The emotional connection with one’s vehicle has traditionally been as closely tied with driving as with the sense of freedom that vehicle ownership has delivered to generations. Now, Michelin is challenging designers to explore how a vehicle can be designed to operate autonomously, while also creating an emotional connection through a “driven” mode.
“The strength of the Michelin Challenge Design competition is its ability to explore themes within the automotive industry that have the potential to affect vehicle and tire design worldwide,” said John Moloney, vice president of original equipment marketing, Michelin North and South America. “We continue to be surprised and delighted by the caliber or work that comes through this program."

Transportation and industry challenges explored through Michelin Challenge Design have included: solutions for alternative powertrains; vehicle-to-vehicle safety issues; safer fuel-efficient, smaller vehicles; and the future of electrifying vehicles.

“The topic of autonomy will bring maybe the most freedom yet in the use of personal and public transport,” said Stewart Reed, Michelin Challenge Design jury chairman and Chair of the Transportation Design Department, Art Center College of Design. “Some would say that autonomous vehicles are in fact the mass transit of the future—imagine a lot of autonomous vehicles clustered together and actually moving as a single larger vehicle, much like a school of fish will cluster and take on the shape of a larger fish to protect themselves. So we saw some great proposals from students and designers all over the world that suggested a bio-mimicry approach to autonomy.”

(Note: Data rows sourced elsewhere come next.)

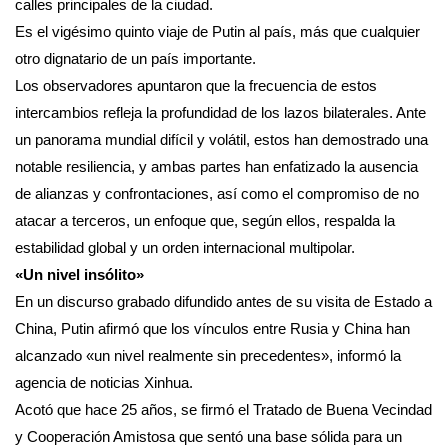
calles principales de la ciudad.
Es el vigésimo quinto viaje de Putin al país, más que cualquier
otro dignatario de un país importante.
Los observadores apuntaron que la frecuencia de estos
intercambios refleja la profundidad de los lazos bilaterales. Ante
un panorama mundial difícil y volátil, estos han demostrado una
notable resiliencia, y ambas partes han enfatizado la ausencia
de alianzas y confrontaciones, así como el compromiso de no
atacar a terceros, un enfoque que, según ellos, respalda la
estabilidad global y un orden internacional multipolar.
«Un nivel insólito»
En un discurso grabado difundido antes de su visita de Estado a
China, Putin afirmó que los vínculos entre Rusia y China han
alcanzado «un nivel realmente sin precedentes», informó la
agencia de noticias Xinhua.
Acotó que hace 25 años, se firmó el Tratado de Buena Vecindad
y Cooperación Amistosa que sentó una base sólida para un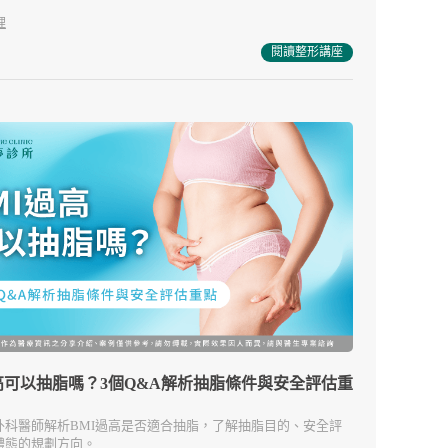
理
閱讀整形講座
高可以抽脂嗎？3個Q&A解析抽脂條件與安全評估重
外科醫師解析BMI過高是否適合抽脂，了解抽脂目的、安全評
體態的規劃方向。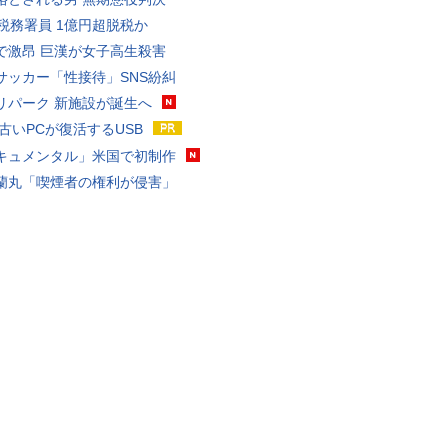
代税務署員 1億円超脱税か
で激昂 巨漢が女子高生殺害
サッカー「性接待」SNS紛糾
リパーク 新施設が誕生へ
 古いPCが復活するUSB
キュメンタル」米国で初制作
蘭丸「喫煙者の権利が侵害」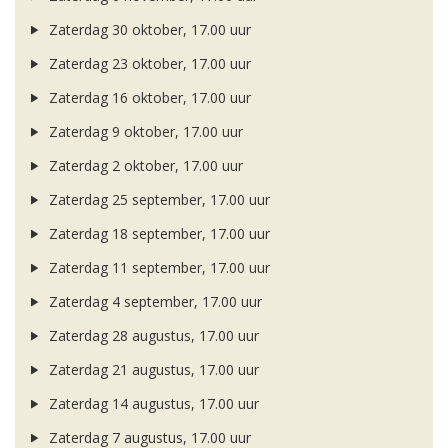
Zaterdag 30 oktober, 17.00 uur
Zaterdag 23 oktober, 17.00 uur
Zaterdag 16 oktober, 17.00 uur
Zaterdag 9 oktober, 17.00 uur
Zaterdag 2 oktober, 17.00 uur
Zaterdag 25 september, 17.00 uur
Zaterdag 18 september, 17.00 uur
Zaterdag 11 september, 17.00 uur
Zaterdag 4 september, 17.00 uur
Zaterdag 28 augustus, 17.00 uur
Zaterdag 21 augustus, 17.00 uur
Zaterdag 14 augustus, 17.00 uur
Zaterdag 7 augustus, 17.00 uur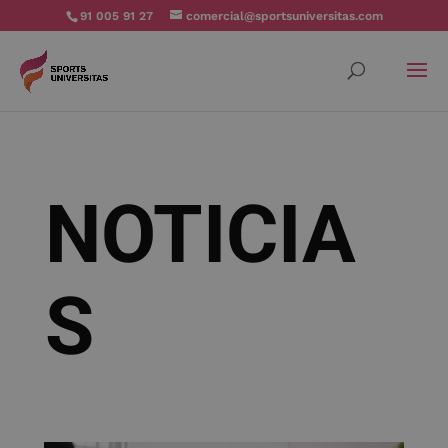
91 005 91 27
comercial@sportsuniversitas.com
NOTICIA
S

Works by individuals and teams of designers from Italy, China, South Korea, Finland, Serbia, Canada, Brazil, Mexico and Guatemala were selected by a distinguished jury of the world’s top automotive designers and industry experts.

The winning designs were chosen from more than 900 registrants representing 74 countries. Now in its thirteenth year, Michelin Challenge Design has received over 6,000 entries from 110 countries.

The winner of the 2014 challenge is Chris Luchowiec from Poland. The second-place winners are Chuang Dong, Zhen Qui and Haowen Deng from China. The third-place winner is Takbeom Heogh from South Korea.